The Stuff You Find On Netflix: Rumors of Wars (dir by Paul Tomborello)


You can sometimes find the strangest stuff of Netflix.  And, if you’re like me and you try to review every single thing that you see, you can end up reviewing the strange stuff that you end up watching on Netflix.

For example: Rumors of Wars.

According to the imdb, Rumors of Wars had a theatrical release in May of this year but I had never heard of it until I happened to come across it on Netflix.  Earlier this week, I did a search on “2014 films,” and my natural hope was that the search would return results like The Grand Budapest Hotel and maybe a James Franco film or two.
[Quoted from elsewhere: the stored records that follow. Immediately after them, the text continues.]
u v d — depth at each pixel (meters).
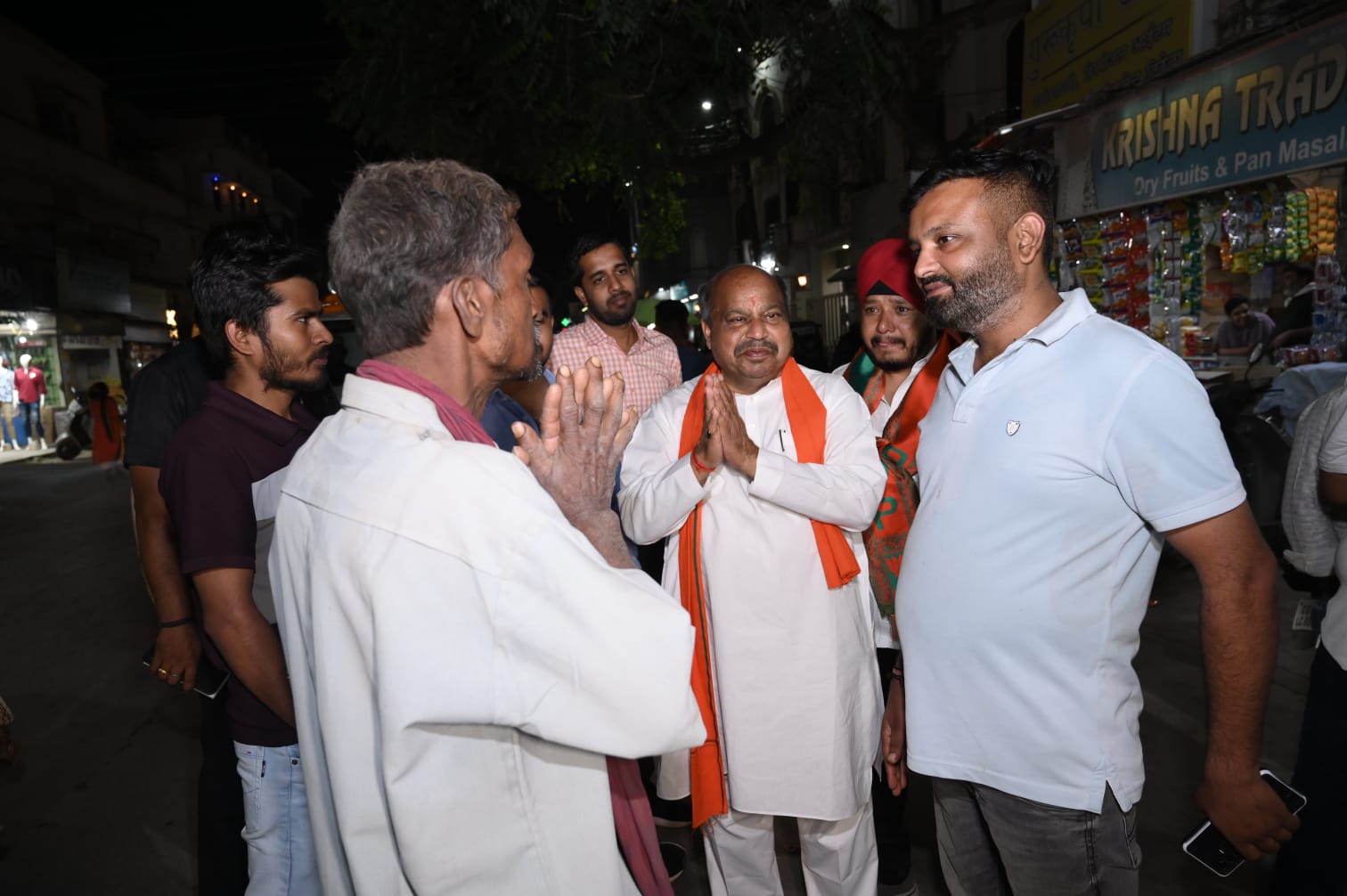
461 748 1.01
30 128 18.45
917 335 2.67
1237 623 1.42
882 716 2.34
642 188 10.38
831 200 19.06
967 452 1.63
Instead, I got Rumors of Wars.

Rumors of Wars is one of the many dystopian films that have come out this year.  For whatever reason, a lot of filmmakers have shared this vision of the future this year and none of them seem to be very optimistic.

In Rumors of Wars, the future is represented by bombed out cities, black-clad soldiers, and frightened refugees being rounded up and shot.  The soldiers work for a man named Zurn and they’re quick to say that their mission is to “unify the world in peace and harmony.”  When one refugee is spotted to be wearing a cross, a soldier sneers, “The only thing this symbolizes is your primitive thinking!”  Another refugee, when confronted by the approaching soldiers, says, “Time to join the one world government!”
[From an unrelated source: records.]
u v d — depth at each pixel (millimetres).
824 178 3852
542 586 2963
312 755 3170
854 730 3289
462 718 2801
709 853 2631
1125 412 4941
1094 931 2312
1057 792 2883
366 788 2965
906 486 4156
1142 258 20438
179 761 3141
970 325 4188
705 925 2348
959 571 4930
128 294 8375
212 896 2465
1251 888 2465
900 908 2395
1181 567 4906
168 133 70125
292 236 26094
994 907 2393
Can you guess where this is going?

While the rest of the soldiers are busy burning books and watching a hologram of a blonde with big boobs telling them to keep fighting for the glory of Zurn, Shaw (Ben Davies) secretly reads a diary that he came across during an earlier refugee roundup.

The diary was written, in the days before the one world government, by a college student named Roxy (Jennifer Cooper).  Roxy writes about how, following a series of terrorist attacks that the film suggests were all “false flag” operations, the government decrees that everyone should have a microchip inserted into their hand.  The microchip will allow the government to both regulate what people eat and keep track of all of America’s gun owners.  However, since the microchip also allows people to get discounts on otherwise expensive commodities like food and gasoline, the populace willingly gives up their freedom.
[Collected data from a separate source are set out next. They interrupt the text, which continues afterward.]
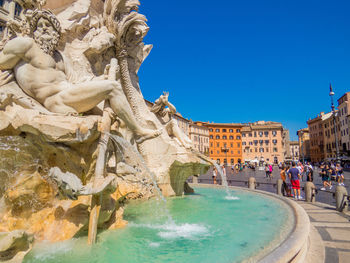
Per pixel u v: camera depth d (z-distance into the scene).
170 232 4.41
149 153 7.82
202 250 3.53
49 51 4.23
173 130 8.98
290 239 3.62
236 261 3.10
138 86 8.52
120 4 7.17
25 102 3.78
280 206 6.77
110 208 4.16
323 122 72.75
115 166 4.59
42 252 3.29
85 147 3.92
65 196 3.39
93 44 6.34
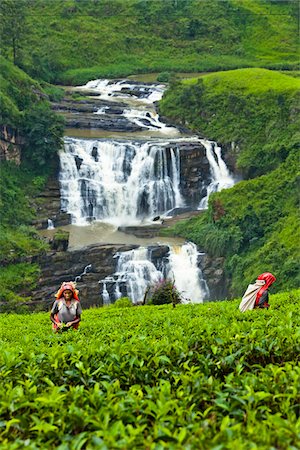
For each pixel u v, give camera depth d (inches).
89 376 328.8
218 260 2322.8
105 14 4749.0
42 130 2640.3
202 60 4466.0
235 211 2416.3
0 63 2982.3
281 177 2559.1
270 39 4788.4
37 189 2630.4
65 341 553.9
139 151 2701.8
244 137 2952.8
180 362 351.3
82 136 2920.8
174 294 1421.0
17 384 325.1
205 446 227.9
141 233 2468.0
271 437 232.2
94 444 231.9
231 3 5083.7
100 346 384.5
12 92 2864.2
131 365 330.6
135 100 3634.4
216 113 3161.9
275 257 2155.5
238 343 378.6
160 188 2719.0
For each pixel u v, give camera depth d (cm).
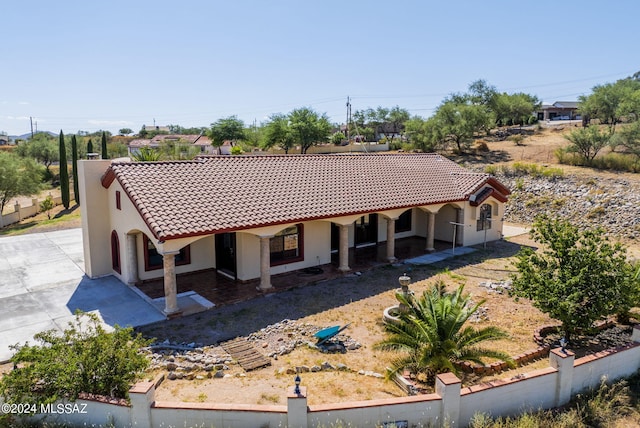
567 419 960
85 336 1072
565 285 1270
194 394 1061
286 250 2075
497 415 985
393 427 877
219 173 2000
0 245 2733
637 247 2523
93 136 13825
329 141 7181
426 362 1047
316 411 872
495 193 2673
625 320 1535
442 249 2541
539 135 5794
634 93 5300
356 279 2003
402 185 2444
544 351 1300
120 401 898
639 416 1034
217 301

The microchips, incidentally, are made by the Zurn Corporation.  And who is in charge of the Zurn Corporation?  Mr. Zurn, of course!

And, of course, Mr. Zurn is played by Eric Roberts.

Now, Eric Roberts is only on-screen for about two minutes but he makes the best of those two minutes.  Seriously, Roberts gives a performance that is so manic and so over-the-top and so extremely weird that it might be the best performance of his career.  Certainly, it livens up the movie.

(Of course, it helps that Roberts spends the length of his screen time telling a weird story about picking up a calf.)

Anyway, the film alternates between Roxy in the near future and Shaw in the far future and, for an independent, low-budget, right-wing, evangelical movie, it’s actually surprisingly competent.  This is nothing like Left Behind.  Rumors of Wars can actually pass for a real movie.

Now, I know what you’re asking — just how preachy does this movie get?  By the standards of the genre, it’s actually less preachy than most but still preachy enough that it’ll probably annoy militant nonbelievers.  (As for us casual skeptics, it all depends on just how casual you really are.)  In my case, I was able to tolerate the film’s preachy moments because I appreciated all of the anti-government propaganda and the over-the-top atmosphere of paranoia.

So, that was the latest strange thing that I saw on Netflix.  Rumors of Wars.  Was it great?  No.  But it wasn’t terrible and that’s probably the biggest shock of all.